EXERCISE BRIEF ::
In the material below, find the span from the line with "November 2025" to the line with "г. Гродно, пр-т. Космонавтов, 2Б, 2-й этаж" and transcribe only those lines, exactly, ends included, without the pictures.

"""

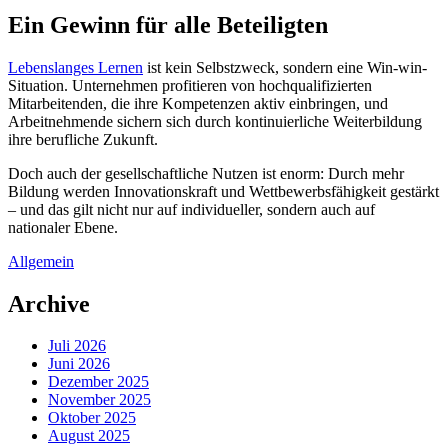
Ein Gewinn für alle Beteiligten
Lebenslanges Lernen
ist kein Selbstzweck, sondern eine Win-win-
Situation. Unternehmen profitieren von hochqualifizierten
Mitarbeitenden, die ihre Kompetenzen aktiv einbringen, und
Arbeitnehmende sichern sich durch kontinuierliche Weiterbildung
ihre berufliche Zukunft.
Doch auch der gesellschaftliche Nutzen ist enorm: Durch mehr
Bildung werden Innovationskraft und Wettbewerbsfähigkeit gestärkt
– und das gilt nicht nur auf individueller, sondern auch auf
nationaler Ebene.
Allgemein
Archive
Juli 2026
Juni 2026
Dezember 2025
November 2025
Oktober 2025
August 2025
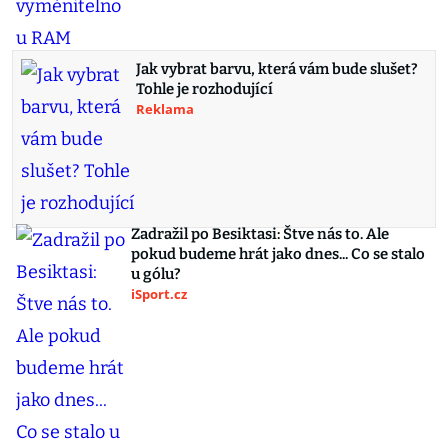
Jak vybrat barvu, která vám bude slušet?
Tohle je rozhodující
Reklama
Zadražil po Besiktasi: Štve nás to. Ale
pokud budeme hrát jako dnes... Co se stalo
u gólu?
iSport.cz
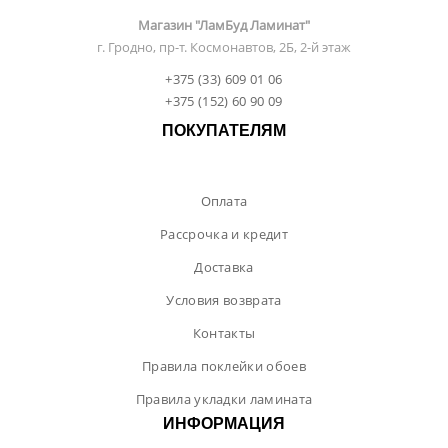
Магазин "ЛамБуд Ламинат"
г. Гродно, пр-т. Космонавтов, 2Б, 2-й этаж
+375 (33) 609 01 06
+375 (152) 60 90 09
ПОКУПАТЕЛЯМ
Оплата
Рассрочка и кредит
Доставка
Условия возврата
Контакты
Правила поклейки обоев
Правила укладки ламината
ИНФОРМАЦИЯ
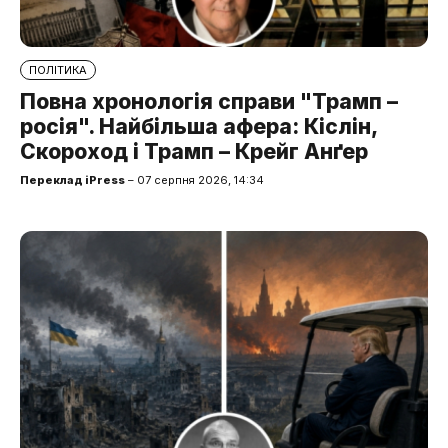
ПОЛІТИКА
Повна хронологія справи "Трамп –
росія". Найбільша афера: Кіслін,
Скороход і Трамп – Крейг Анґер
Переклад iPress
– 07 серпня 2026, 14:34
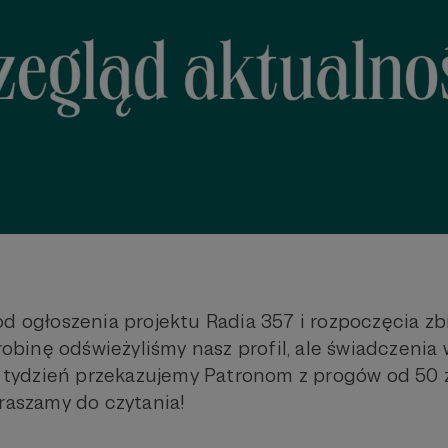
d ogłoszenia projektu Radia 357 i rozpoczęcia zbi
drobinę odświeżyliśmy nasz profil, ale świadczeni
co tydzień przekazujemy Patronom z progów od 50 
praszamy do czytania!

"""

ANSWER BOX ::
November 2025
Oktober 2025
August 2025
Jak vybrat barvu, která vám bude slušet?
Tohle je rozhodující
Reklama
Zadražil po Besiktasi: Štve nás to. Ale
pokud budeme hrát jako dnes... Co se stalo
u gólu?
iSport.cz
Магазин "ЛамБуд Ламинат"
г. Гродно, пр-т. Космонавтов, 2Б, 2-й этаж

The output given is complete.